◆ Exercise ◆
Set down every entry again exactly as it stands below.

────

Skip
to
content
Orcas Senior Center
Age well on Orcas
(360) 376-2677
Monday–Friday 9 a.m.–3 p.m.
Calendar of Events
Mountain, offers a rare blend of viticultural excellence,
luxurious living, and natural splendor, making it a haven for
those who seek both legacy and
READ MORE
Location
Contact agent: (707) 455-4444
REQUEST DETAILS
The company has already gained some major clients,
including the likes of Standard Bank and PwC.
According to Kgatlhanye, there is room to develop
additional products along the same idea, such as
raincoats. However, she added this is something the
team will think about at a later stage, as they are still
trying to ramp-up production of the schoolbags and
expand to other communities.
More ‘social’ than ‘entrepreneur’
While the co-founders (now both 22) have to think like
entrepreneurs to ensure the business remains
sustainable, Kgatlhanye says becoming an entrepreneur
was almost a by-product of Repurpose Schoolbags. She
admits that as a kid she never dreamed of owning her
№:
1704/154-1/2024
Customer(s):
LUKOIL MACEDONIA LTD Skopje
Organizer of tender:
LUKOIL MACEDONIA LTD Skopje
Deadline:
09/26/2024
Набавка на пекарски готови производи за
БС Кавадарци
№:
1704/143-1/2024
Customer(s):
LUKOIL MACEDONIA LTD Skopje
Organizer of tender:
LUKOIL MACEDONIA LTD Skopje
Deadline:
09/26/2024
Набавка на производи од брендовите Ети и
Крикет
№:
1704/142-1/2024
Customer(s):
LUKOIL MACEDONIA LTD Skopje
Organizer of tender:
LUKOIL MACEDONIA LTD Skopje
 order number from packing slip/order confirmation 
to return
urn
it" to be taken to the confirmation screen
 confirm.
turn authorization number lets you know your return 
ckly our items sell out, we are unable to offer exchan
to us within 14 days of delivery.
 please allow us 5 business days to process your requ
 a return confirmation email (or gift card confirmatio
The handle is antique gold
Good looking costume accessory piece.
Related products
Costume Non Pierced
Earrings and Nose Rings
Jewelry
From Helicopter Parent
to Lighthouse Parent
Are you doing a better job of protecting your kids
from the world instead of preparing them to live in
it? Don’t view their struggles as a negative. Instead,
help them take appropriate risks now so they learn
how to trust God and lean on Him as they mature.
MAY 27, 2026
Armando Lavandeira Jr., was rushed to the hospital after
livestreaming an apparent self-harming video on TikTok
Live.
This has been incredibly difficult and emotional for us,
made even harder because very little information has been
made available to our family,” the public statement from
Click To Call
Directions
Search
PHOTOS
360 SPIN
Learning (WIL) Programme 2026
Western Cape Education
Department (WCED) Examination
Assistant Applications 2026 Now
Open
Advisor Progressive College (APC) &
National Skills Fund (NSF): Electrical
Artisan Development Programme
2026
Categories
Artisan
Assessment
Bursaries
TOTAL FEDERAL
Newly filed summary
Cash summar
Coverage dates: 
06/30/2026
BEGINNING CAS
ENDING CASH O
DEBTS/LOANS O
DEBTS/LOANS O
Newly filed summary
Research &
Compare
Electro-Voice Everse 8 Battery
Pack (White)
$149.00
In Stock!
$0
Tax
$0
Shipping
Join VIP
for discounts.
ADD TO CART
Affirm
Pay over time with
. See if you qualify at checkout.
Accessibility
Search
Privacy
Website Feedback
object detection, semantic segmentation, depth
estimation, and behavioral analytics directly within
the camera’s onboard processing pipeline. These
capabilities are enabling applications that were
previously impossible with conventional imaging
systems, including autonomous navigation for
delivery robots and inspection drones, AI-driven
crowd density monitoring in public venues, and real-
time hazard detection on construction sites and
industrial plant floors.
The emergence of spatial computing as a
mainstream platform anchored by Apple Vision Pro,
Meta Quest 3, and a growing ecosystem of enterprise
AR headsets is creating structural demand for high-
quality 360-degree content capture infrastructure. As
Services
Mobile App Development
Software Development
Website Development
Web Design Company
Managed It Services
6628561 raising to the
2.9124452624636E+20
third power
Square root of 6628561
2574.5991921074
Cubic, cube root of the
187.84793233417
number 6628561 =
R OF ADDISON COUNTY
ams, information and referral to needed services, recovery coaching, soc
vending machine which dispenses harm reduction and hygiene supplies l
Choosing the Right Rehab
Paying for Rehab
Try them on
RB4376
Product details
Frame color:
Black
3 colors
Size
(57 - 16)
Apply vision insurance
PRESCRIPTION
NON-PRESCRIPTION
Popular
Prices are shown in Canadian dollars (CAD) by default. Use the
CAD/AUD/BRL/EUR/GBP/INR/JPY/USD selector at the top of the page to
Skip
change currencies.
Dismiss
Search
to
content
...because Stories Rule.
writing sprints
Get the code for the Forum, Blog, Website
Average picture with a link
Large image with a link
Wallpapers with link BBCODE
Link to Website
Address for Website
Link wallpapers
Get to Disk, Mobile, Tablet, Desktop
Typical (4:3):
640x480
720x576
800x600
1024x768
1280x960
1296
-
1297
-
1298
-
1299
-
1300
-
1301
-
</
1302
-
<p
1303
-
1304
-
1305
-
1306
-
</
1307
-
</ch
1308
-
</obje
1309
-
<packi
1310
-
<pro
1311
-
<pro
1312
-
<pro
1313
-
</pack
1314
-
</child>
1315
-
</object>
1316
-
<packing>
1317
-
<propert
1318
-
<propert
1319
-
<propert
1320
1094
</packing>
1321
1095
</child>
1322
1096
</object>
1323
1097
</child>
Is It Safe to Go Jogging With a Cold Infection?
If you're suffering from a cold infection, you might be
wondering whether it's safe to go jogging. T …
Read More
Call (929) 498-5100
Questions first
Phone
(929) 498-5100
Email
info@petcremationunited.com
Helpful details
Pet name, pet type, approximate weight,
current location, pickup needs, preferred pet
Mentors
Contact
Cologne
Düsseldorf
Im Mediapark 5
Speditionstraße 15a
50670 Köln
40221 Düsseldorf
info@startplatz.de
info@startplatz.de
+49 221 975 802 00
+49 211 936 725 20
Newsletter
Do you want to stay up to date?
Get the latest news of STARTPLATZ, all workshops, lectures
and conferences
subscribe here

────

◆ Task solution ◆
Skip
to
content
Orcas Senior Center
Age well on Orcas
(360) 376-2677
Monday–Friday 9 a.m.–3 p.m.
Calendar of Events
Mountain, offers a rare blend of viticultural excellence,
luxurious living, and natural splendor, making it a haven for
those who seek both legacy and
READ MORE
Location
Contact agent: (707) 455-4444
REQUEST DETAILS
The company has already gained some major clients,
including the likes of Standard Bank and PwC.
According to Kgatlhanye, there is room to develop
additional products along the same idea, such as
raincoats. However, she added this is something the
team will think about at a later stage, as they are still
trying to ramp-up production of the schoolbags and
expand to other communities.
More ‘social’ than ‘entrepreneur’
While the co-founders (now both 22) have to think like
entrepreneurs to ensure the business remains
sustainable, Kgatlhanye says becoming an entrepreneur
was almost a by-product of Repurpose Schoolbags. She
admits that as a kid she never dreamed of owning her
№:
1704/154-1/2024
Customer(s):
LUKOIL MACEDONIA LTD Skopje
Organizer of tender:
LUKOIL MACEDONIA LTD Skopje
Deadline:
09/26/2024
Набавка на пекарски готови производи за
БС Кавадарци
№:
1704/143-1/2024
Customer(s):
LUKOIL MACEDONIA LTD Skopje
Organizer of tender:
LUKOIL MACEDONIA LTD Skopje
Deadline:
09/26/2024
Набавка на производи од брендовите Ети и
Крикет
№:
1704/142-1/2024
Customer(s):
LUKOIL MACEDONIA LTD Skopje
Organizer of tender:
LUKOIL MACEDONIA LTD Skopje
 order number from packing slip/order confirmation 
to return
urn
it" to be taken to the confirmation screen
 confirm.
turn authorization number lets you know your return 
ckly our items sell out, we are unable to offer exchan
to us within 14 days of delivery.
 please allow us 5 business days to process your requ
 a return confirmation email (or gift card confirmatio
The handle is antique gold
Good looking costume accessory piece.
Related products
Costume Non Pierced
Earrings and Nose Rings
Jewelry
From Helicopter Parent
to Lighthouse Parent
Are you doing a better job of protecting your kids
from the world instead of preparing them to live in
it? Don’t view their struggles as a negative. Instead,
help them take appropriate risks now so they learn
how to trust God and lean on Him as they mature.
MAY 27, 2026
Armando Lavandeira Jr., was rushed to the hospital after
livestreaming an apparent self-harming video on TikTok
Live.
This has been incredibly difficult and emotional for us,
made even harder because very little information has been
made available to our family,” the public statement from
Click To Call
Directions
Search
PHOTOS
360 SPIN
Learning (WIL) Programme 2026
Western Cape Education
Department (WCED) Examination
Assistant Applications 2026 Now
Open
Advisor Progressive College (APC) &
National Skills Fund (NSF): Electrical
Artisan Development Programme
2026
Categories
Artisan
Assessment
Bursaries
TOTAL FEDERAL
Newly filed summary
Cash summar
Coverage dates: 
06/30/2026
BEGINNING CAS
ENDING CASH O
DEBTS/LOANS O
DEBTS/LOANS O
Newly filed summary
Research &
Compare
Electro-Voice Everse 8 Battery
Pack (White)
$149.00
In Stock!
$0
Tax
$0
Shipping
Join VIP
for discounts.
ADD TO CART
Affirm
Pay over time with
. See if you qualify at checkout.
Accessibility
Search
Privacy
Website Feedback
object detection, semantic segmentation, depth
estimation, and behavioral analytics directly within
the camera’s onboard processing pipeline. These
capabilities are enabling applications that were
previously impossible with conventional imaging
systems, including autonomous navigation for
delivery robots and inspection drones, AI-driven
crowd density monitoring in public venues, and real-
time hazard detection on construction sites and
industrial plant floors.
The emergence of spatial computing as a
mainstream platform anchored by Apple Vision Pro,
Meta Quest 3, and a growing ecosystem of enterprise
AR headsets is creating structural demand for high-
quality 360-degree content capture infrastructure. As
Services
Mobile App Development
Software Development
Website Development
Web Design Company
Managed It Services
6628561 raising to the
2.9124452624636E+20
third power
Square root of 6628561
2574.5991921074
Cubic, cube root of the
187.84793233417
number 6628561 =
R OF ADDISON COUNTY
ams, information and referral to needed services, recovery coaching, soc
vending machine which dispenses harm reduction and hygiene supplies l
Choosing the Right Rehab
Paying for Rehab
Try them on
RB4376
Product details
Frame color:
Black
3 colors
Size
(57 - 16)
Apply vision insurance
PRESCRIPTION
NON-PRESCRIPTION
Popular
Prices are shown in Canadian dollars (CAD) by default. Use the
CAD/AUD/BRL/EUR/GBP/INR/JPY/USD selector at the top of the page to
Skip
change currencies.
Dismiss
Search
to
content
...because Stories Rule.
writing sprints
Get the code for the Forum, Blog, Website
Average picture with a link
Large image with a link
Wallpapers with link BBCODE
Link to Website
Address for Website
Link wallpapers
Get to Disk, Mobile, Tablet, Desktop
Typical (4:3):
640x480
720x576
800x600
1024x768
1280x960
1296
-
1297
-
1298
-
1299
-
1300
-
1301
-
</
1302
-
<p
1303
-
1304
-
1305
-
1306
-
</
1307
-
</ch
1308
-
</obje
1309
-
<packi
1310
-
<pro
1311
-
<pro
1312
-
<pro
1313
-
</pack
1314
-
</child>
1315
-
</object>
1316
-
<packing>
1317
-
<propert
1318
-
<propert
1319
-
<propert
1320
1094
</packing>
1321
1095
</child>
1322
1096
</object>
1323
1097
</child>
Is It Safe to Go Jogging With a Cold Infection?
If you're suffering from a cold infection, you might be
wondering whether it's safe to go jogging. T …
Read More
Call (929) 498-5100
Questions first
Phone
(929) 498-5100
Email
info@petcremationunited.com
Helpful details
Pet name, pet type, approximate weight,
current location, pickup needs, preferred pet
Mentors
Contact
Cologne
Düsseldorf
Im Mediapark 5
Speditionstraße 15a
50670 Köln
40221 Düsseldorf
info@startplatz.de
info@startplatz.de
+49 221 975 802 00
+49 211 936 725 20
Newsletter
Do you want to stay up to date?
Get the latest news of STARTPLATZ, all workshops, lectures
and conferences
subscribe here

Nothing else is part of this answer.